Floating in a sensory deprivation tank has become a therapeutic way to manage and treat a wide variety of psychological conditions. People experiencing posttraumatic stress, anxiety, depression, and other conditions have sought effective relief with float therapy. Although float therapy has been shown to help induce relaxation and reduce stress, it has remained one of the most challenging forms of therapy to measure due to challenges in gathering data on test subjects. Fortunately, through technological innovations and creativity on behalf of researchers, it is possible to collect reliable biometric data on floaters.
The Laureate Institute for Brain Research (LIBR) is a clinical neuroscience research institute located in Tulsa, Oklahoma. There is a state-of-the-art float tank research facility housed within the LIBR. Researchers at this institute study the impact of floating on the body. They measure physiological factors like blood pressure and heart rate, which are impacted by stress, as well as relaxation.
The point is to determine if floating can help induce a relaxation response. When we are relaxed, it causes blood pressure and heart rate to drop. Scientists at this lab use state-of-the-art monitoring tools to collect biometric data from subjects while they float.
Let’s take a look at the research.
To determine if floating is helpful for managing stress and inducing relaxation, researchers look at biometric data like blood pressure and heart rate. The reason that they do this is because stress produces a physical or physiological response in the body. It raises blood pressure and heart rate. Relaxation, on the other hand, produces an inverse response. Blood pressure and heart rate decrease.
According to Colleen Wohlrab, a doctoral student in the Integrative Neuroscience program at the University of Chicago, most of the research conducted on floating from the 1980s was based on biometric data that was collected from very low-tech methods. For instance, researchers would collect blood pressure data by having participants stick their arms out of the tank. This was a very inaccurate way of collecting data. Continuous monitoring couldn’t be done, so researchers could not determine the ongoing impact of floating.

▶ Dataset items

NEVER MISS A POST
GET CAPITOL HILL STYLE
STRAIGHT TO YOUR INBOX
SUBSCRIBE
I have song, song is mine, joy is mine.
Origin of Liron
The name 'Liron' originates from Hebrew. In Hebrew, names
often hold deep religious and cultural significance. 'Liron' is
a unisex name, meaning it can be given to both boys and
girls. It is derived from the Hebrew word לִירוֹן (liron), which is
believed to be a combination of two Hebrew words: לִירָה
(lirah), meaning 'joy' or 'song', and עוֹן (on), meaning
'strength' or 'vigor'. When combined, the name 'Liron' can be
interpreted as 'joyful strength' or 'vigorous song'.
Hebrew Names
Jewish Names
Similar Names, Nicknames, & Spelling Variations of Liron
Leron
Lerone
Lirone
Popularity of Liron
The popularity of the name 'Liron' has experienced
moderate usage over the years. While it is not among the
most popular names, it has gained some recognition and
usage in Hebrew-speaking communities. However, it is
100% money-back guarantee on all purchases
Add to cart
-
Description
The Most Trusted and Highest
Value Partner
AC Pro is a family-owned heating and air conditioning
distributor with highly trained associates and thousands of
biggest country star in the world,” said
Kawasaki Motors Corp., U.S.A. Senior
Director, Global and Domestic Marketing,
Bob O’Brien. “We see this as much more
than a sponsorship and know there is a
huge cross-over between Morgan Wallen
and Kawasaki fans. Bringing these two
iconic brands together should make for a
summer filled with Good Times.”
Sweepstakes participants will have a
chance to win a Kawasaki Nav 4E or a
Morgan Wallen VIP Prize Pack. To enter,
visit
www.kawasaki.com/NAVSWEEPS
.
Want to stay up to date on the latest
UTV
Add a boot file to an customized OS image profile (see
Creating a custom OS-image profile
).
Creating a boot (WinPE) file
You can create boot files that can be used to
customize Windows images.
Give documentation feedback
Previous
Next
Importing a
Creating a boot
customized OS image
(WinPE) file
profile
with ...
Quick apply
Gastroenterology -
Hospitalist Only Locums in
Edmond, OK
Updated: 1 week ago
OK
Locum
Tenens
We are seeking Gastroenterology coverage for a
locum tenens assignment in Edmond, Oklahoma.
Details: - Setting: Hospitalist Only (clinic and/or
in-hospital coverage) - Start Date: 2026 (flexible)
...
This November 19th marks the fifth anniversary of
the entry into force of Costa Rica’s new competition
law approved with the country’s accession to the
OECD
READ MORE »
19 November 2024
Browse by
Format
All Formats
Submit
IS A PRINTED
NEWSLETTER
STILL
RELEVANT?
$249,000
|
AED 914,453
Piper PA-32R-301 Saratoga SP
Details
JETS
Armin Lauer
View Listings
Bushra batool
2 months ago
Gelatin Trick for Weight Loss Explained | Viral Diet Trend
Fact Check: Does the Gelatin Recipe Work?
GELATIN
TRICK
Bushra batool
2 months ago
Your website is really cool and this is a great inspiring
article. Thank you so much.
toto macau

==

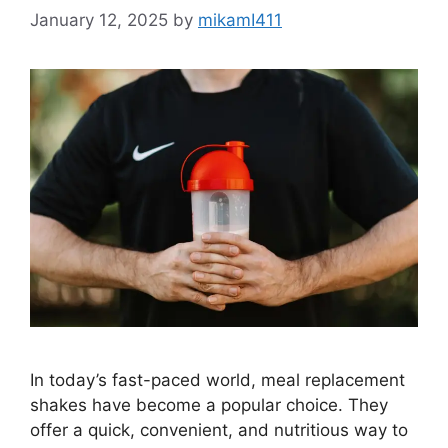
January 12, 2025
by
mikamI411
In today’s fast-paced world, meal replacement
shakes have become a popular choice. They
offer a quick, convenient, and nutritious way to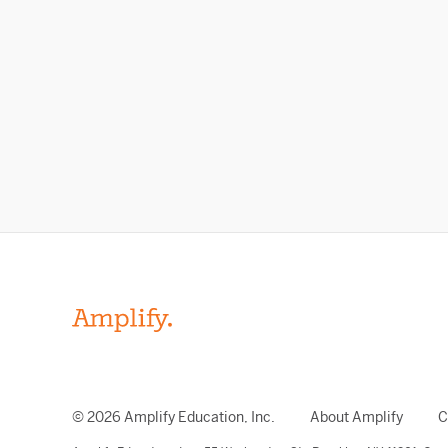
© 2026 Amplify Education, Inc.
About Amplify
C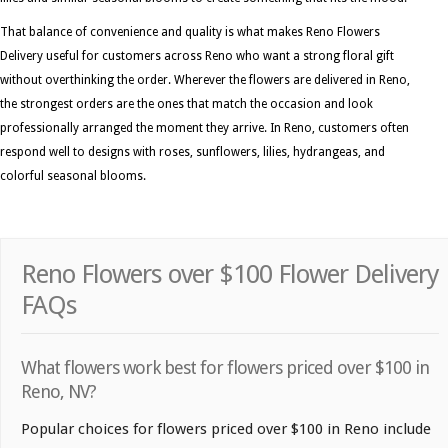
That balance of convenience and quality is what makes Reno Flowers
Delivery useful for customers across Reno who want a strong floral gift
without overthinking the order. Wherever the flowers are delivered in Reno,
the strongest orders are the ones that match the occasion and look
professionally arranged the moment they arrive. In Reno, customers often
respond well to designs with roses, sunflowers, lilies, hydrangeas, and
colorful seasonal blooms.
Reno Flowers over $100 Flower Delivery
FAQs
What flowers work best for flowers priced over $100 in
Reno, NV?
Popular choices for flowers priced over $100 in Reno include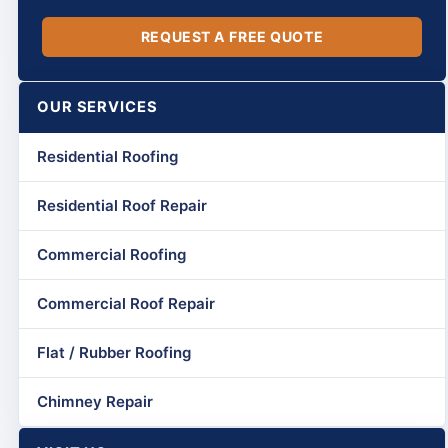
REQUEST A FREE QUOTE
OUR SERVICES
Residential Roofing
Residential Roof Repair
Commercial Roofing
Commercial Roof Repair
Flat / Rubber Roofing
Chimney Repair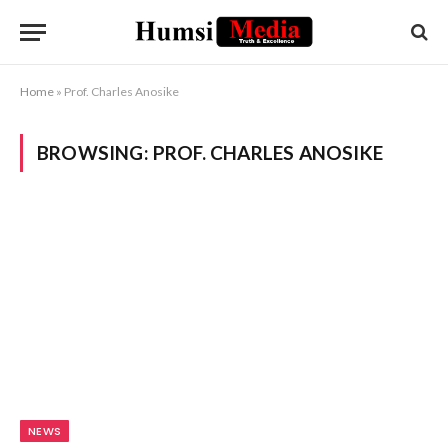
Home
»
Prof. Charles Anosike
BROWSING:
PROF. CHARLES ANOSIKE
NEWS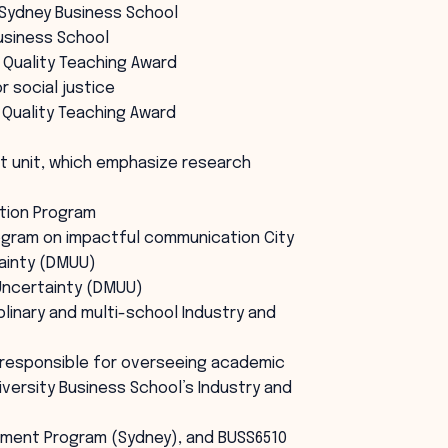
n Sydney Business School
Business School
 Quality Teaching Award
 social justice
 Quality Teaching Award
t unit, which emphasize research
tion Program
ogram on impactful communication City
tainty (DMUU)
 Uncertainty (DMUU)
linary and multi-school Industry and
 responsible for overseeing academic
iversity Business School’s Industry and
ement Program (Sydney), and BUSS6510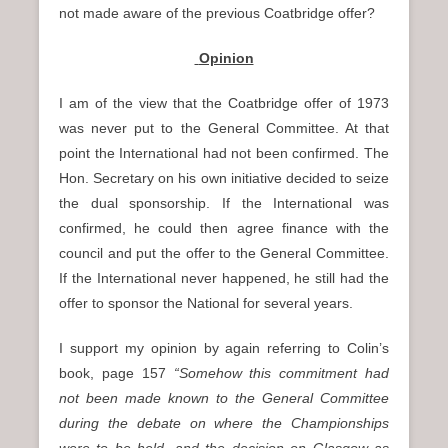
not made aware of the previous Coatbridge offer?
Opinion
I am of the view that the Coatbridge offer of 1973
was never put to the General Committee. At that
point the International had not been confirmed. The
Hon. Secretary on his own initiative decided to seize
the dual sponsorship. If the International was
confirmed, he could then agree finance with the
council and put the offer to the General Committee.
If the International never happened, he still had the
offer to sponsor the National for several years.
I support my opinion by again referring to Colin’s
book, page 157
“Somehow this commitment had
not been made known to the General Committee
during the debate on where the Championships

▶ ACTIONS TO TAKE
1. Which psychological conditions does the float therapy text name specifically?
2. Can you reproduce the stretch of the float therapy text from "The point is" through "heart rate decrease." word for word?
3. What comes next in the float therapy text? Write the following part, picking up after its final sentence.

▶ TASK RESULTS
1. Posttraumatic stress, anxiety, depression

2.
The point is to determine if floating can help induce a relaxation response. When we are relaxed, it causes blood pressure and heart rate to drop. Scientists at this lab use state-of-the-art monitoring tools to collect biometric data from subjects while they float.
Let’s take a look at the research.
To determine if floating is helpful for managing stress and inducing relaxation, researchers look at biometric data like blood pressure and heart rate. The reason that they do this is because stress produces a physical or physiological response in the body. It raises blood pressure and heart rate. Relaxation, on the other hand, produces an inverse response. Blood pressure and heart rate decrease.

3.
Researchers at the Laureate Institute for Brain Research (LIBR) use state-of-the-art wireless technology to collect biometric data today. This technology is wireless, waterproof, saltproof, wireless, and non-invasive. This allows researchers to continuously monitor things like blood pressure, posture, movement, and heart rate.
One of the studies at the LIBR examined the results of 90-minute float sessions on blood pressure and heart rate. They looked at data over 25 float sessions. They found that floating resulted in significant decreases in blood pressure and heart rate, suggesting that it induces a relaxation response.
Researchers at the LIBR hope to conduct future research that will answer the following questions.
● How is floating different than other forms of relaxation?
● How floating might impact PTSD and other clinical issues.
● What is the Impact of Floating on Anorexia?
What are the Implications of the Research?
Collecting this data shows the impact of floating on mental health. It can help researchers determine if floating can be helpful for mental health. This research is essential to show that floating really is effective.
Improving a person's psychological wellbeing through the use of floatation tanks is a noninvasive and relatively inexpensive supportive therapy that can help complement traditional mental health treatments.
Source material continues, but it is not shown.